But the voice of the politician who wished to contort civil into social equality was now hushed. He no more disgraced the land, and a Negro could have a business talk with a white man on the street of a Southern city without either party becoming subjects of criticism for practicing “social equality.”

CHAPTER VI

A RIDE WITH IRENE

Soon after this talk Miss Davis and I visited prominent places in the city of Phœnix. I had anxiously waited for this opportunity. An uncontrollable desire to fulfill this engagement had grown on me, from the day she informed me that she had planned the outing. We visited McPherson’s monument, and standing with head uncovered in its shadow, I said that I was glad to see that the cause he fought for was recognized as a blessing to the South as well as to the North. She replied that some of her relatives perished in defense of the South, but she had been often told by her father that her ancestors considered slavery a great wrong and liberated their slaves by will.

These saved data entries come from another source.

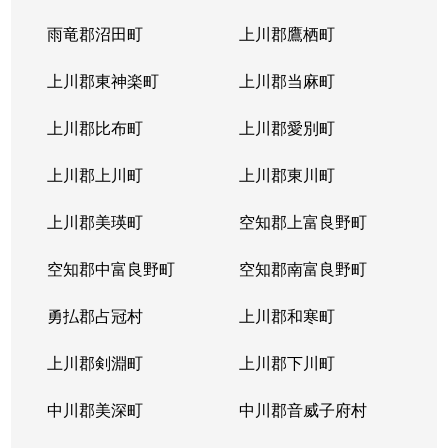
北４条東
5,200万円
札幌(ＪＲ)
雨竜郡沼田町
上川郡鷹栖町
北４条東
2,900万円
札幌(ＪＲ)
上川郡東神楽町
上川郡当麻町
北４条東
5,700万円
札幌(ＪＲ)
上川郡比布町
上川郡愛別町
北４条東
4,900万円
札幌(ＪＲ)
上川郡上川町
上川郡東川町
北４条東
4,000万円
札幌(ＪＲ)
上川郡美瑛町
空知郡上富良野町
北４条東
3,300万円
札幌(ＪＲ)
空知郡中富良野町
空知郡南富良野町
北５条西
5,500万円
札幌(ＪＲ)
勇払郡占冠村
上川郡和寒町
北５条西
480万円
札幌(ＪＲ)
上川郡剣淵町
上川郡下川町
北５条西
3,900万円
札幌(ＪＲ)
中川郡美深町
中川郡音威子府村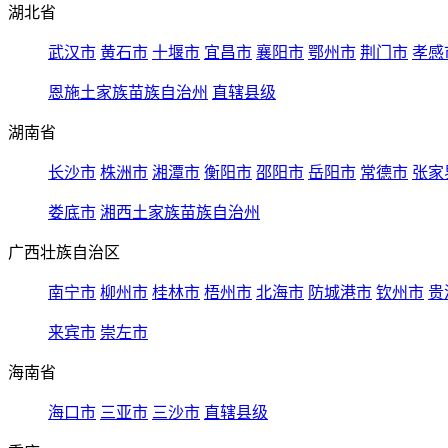
湖北省
武汉市
黄石市
十堰市
宜昌市
襄阳市
鄂州市
荆门市
孝感
恩施土家族苗族自治州
直辖县级
湖南省
长沙市
株洲市
湘潭市
衡阳市
邵阳市
岳阳市
常德市
张家
娄底市
湘西土家族苗族自治州
广西壮族自治区
南宁市
柳州市
桂林市
梧州市
北海市
防城港市
钦州市
贵
来宾市
崇左市
海南省
海口市
三亚市
三沙市
直辖县级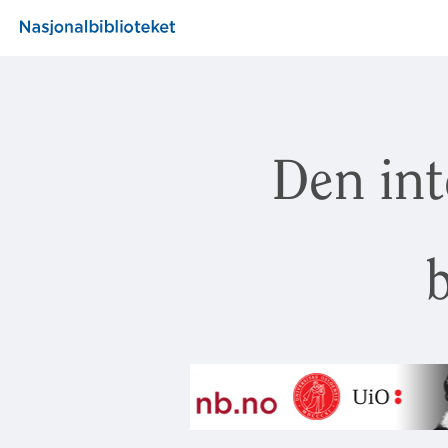
Den int
b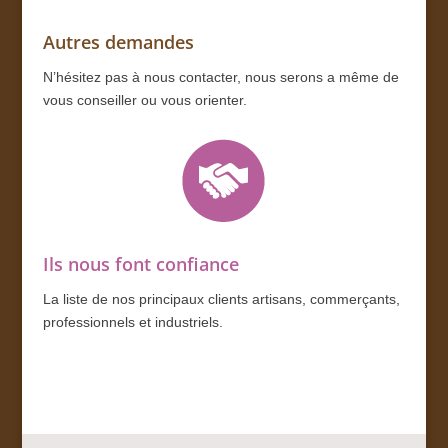
Autres demandes
N’hésitez pas à nous contacter, nous serons a même de
vous conseiller ou vous orienter.
Ils nous font confiance
La liste de nos principaux clients artisans, commerçants,
professionnels et industriels.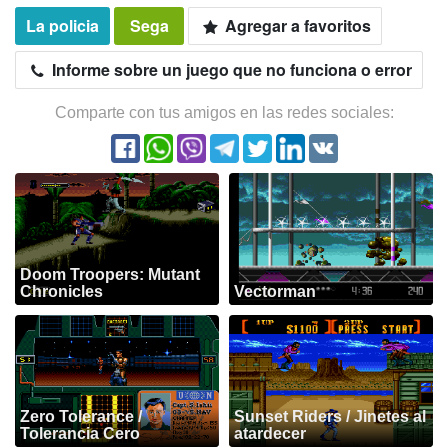
La policia
Sega
Agregar a favoritos
Informe sobre un juego que no funciona o error
Comparte con tus amigos en las redes sociales:
Doom Troopers: Mutant
Chronicles
Vectorman
Zero Tolerance /
Sunset Riders / Jinetes al
Tolerancia Cero
atardecer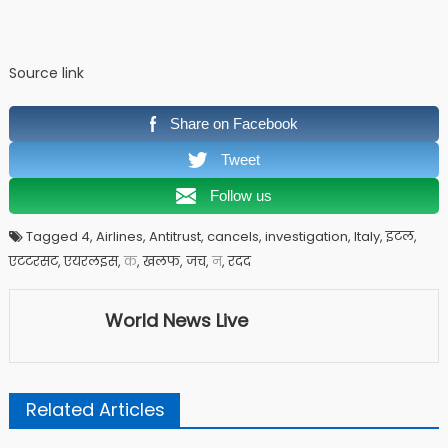
Source link
Share on Facebook
Tweet
Follow us
Tagged 4, Airlines, Antitrust, cancels, investigation, Italy, इटल,
एटटरसट, एयरलइस,
क
, खलफ, जच,
न
, रदद
World News Live
Related Articles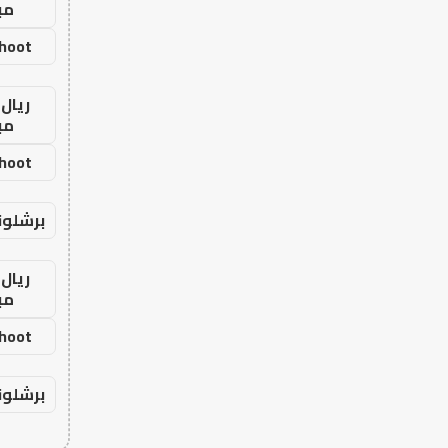
مب
shoot
ريال 
مب
shoot
برشلون
ريال 
مب
shoot
برشلون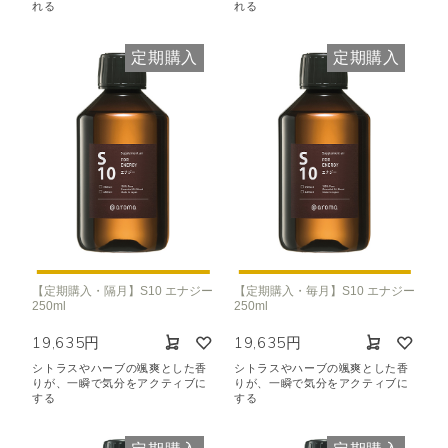
れる
れる
定期購入
定期購入
【定期購入・隔月】S10 エナジー
【定期購入・毎月】S10 エナジー
250ml
250ml
19,635円
19,635円
シトラスやハーブの颯爽とした香
シトラスやハーブの颯爽とした香
りが、一瞬で気分をアクティブに
りが、一瞬で気分をアクティブに
する
する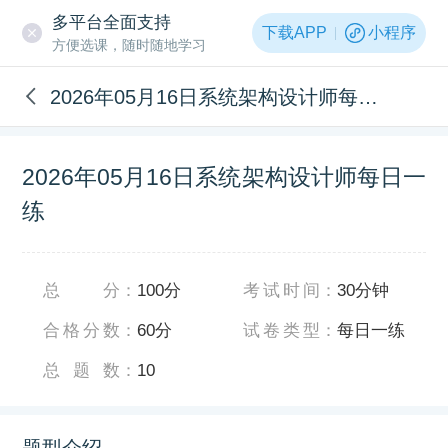
多平台全面支持
下载APP
小程序
方便选课，随时随地学习
2026年05月16日系统架构设计师每日一练
2026年05月16日系统架构设计师每日一
练
总分
：
100分
考试时间
：
30分钟
合格分数
：
60分
试卷类型
：
每日一练
总题数
：
10
题型介绍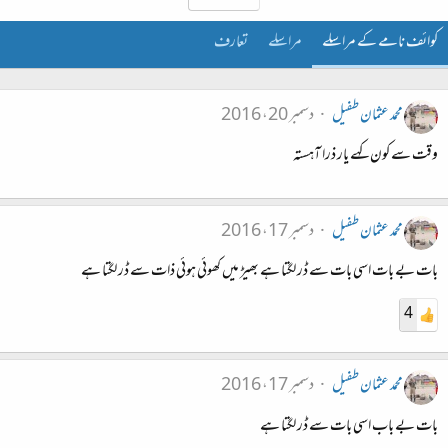
کوائف نامے کے مراسلے
مراسلے
تعارف
محمد عثمان طفیل
دسمبر 20، 2016
وقت سے کون کہے یار ذرا آہستہ
محمد عثمان طفیل
دسمبر 17، 2016
بات بے بات اسی بات سے ڈر لگتا ہے بھیڑ میں کھوئی ہوئی ذات سے ڈر لگتا ہے
4
محمد عثمان طفیل
دسمبر 17، 2016
بات بے باب اسی بات سے ڈر لگتا ہے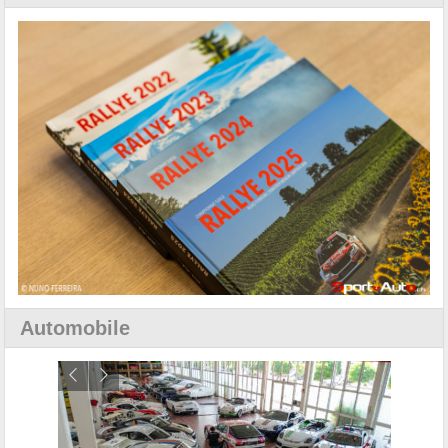
Automobile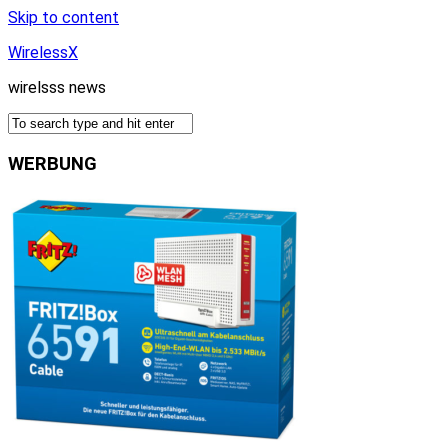
Skip to content
WirelessX
wirelsss news
WERBUNG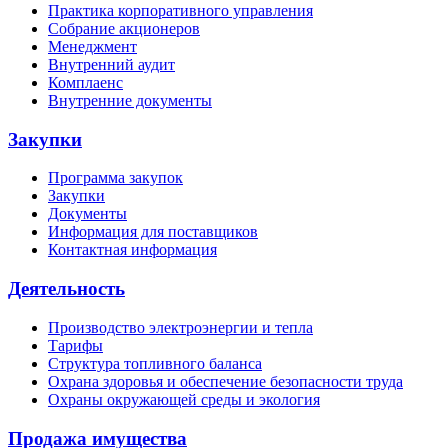
Практика корпоративного управления
Собрание акционеров
Менеджмент
Внутренний аудит
Комплаенс
Внутренние документы
Закупки
Программа закупок
Закупки
Документы
Информация для поставщиков
Контактная информация
Деятельность
Производство электроэнергии и тепла
Тарифы
Структура топливного баланса
Охрана здоровья и обеспечение безопасности труда
Охраны окружающей среды и экология
Продажа имущества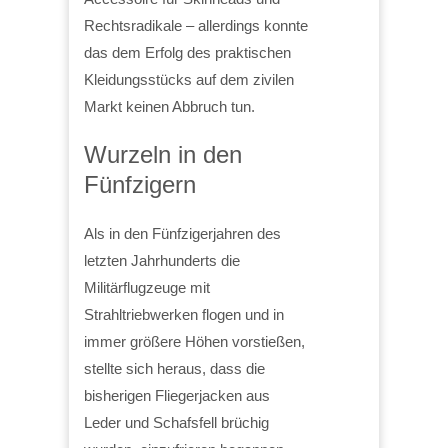
Rechtsradikale – allerdings konnte
das dem Erfolg des praktischen
Kleidungsstücks auf dem zivilen
Markt keinen Abbruch tun.
Wurzeln in den
Fünfzigern
Als in den Fünfzigerjahren des
letzten Jahrhunderts die
Militärflugzeuge mit
Strahltriebwerken flogen und in
immer größere Höhen vorstießen,
stellte sich heraus, dass die
bisherigen Fliegerjacken aus
Leder und Schafsfell brüchig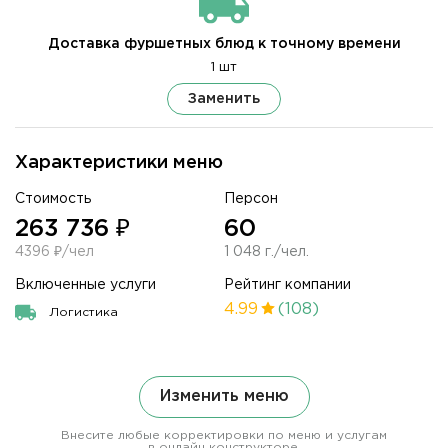
Доставка фуршетных блюд к точному времени
1 шт
Заменить
Характеристики меню
Стоимость
Персон
263 736 ₽
60
4396 ₽/чел
1 048 г./чел.
Включенные услуги
Рейтинг компании
4.99
(108)
Логистика
Изменить меню
Внесите любые корректировки по меню и услугам
в онлайн конструкторе.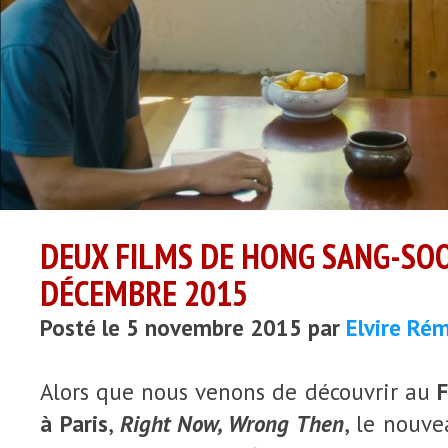
DEUX FILMS DE HONG SANG-SOO
DÉCEMBRE 2015
Posté le 5 novembre 2015 par
Elvire Ré
Alors que nous venons de découvrir au
F
à Paris
,
Right Now, Wrong Then
, le nouv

“In fact,” she remarked with womanly intuition, “I can see no reason for their having had slaves at the outset. Why couldn’t the Negroes have served us, from the first, as freemen, just as they did after their emancipation? What was the necessity for adopting a system that gave a chance for the brutal passions of bad men to vent themselves? The whole country has suffered in its moral tone because of slavery, and we are not as pure minded a nation to-day as we should have been without it.”

I replied that it was commercialism that fixed slavery in the nation and rooted and grounded it so deep that scarcely could it be eradicated without destroying the nation itself. I noticed that she had none of the Southern woman’s prejudice against “Yankees,” so prevalent in my day, and that she was far enough removed from the events of the Civil War to look at them dispassionately.

What a difference doth time make in people and nations. What is wisdom to-day may be the grossest folly to-morrow, and the popular theme of to-day maybe ridiculed later on. Ye “men of the hour” beware! The much despised Yankee has taught the South many lessons in industry, in the arts, sciences and literature, but none more valuable to her than to forsake her prejudice against the evolution of the Negro.

We rode out to Chattahoochee farm, noted for its picturesqueness and “up-to-dateness,” a paying institution entirely under the management of Negroes. The superintendent was a graduate from the State Agricultural College for Negroes, near Savannah.

“Are there any other farms of this kind in the state under Negro management,” I asked.

She replied that there were many, that a majority of the landowners of the state had found it profitable to turn vast tracts of land over to these young Negro graduates, who were proving themselves adepts in the art of scientific farming, making excellent salaries, and returning good dividends on the investments.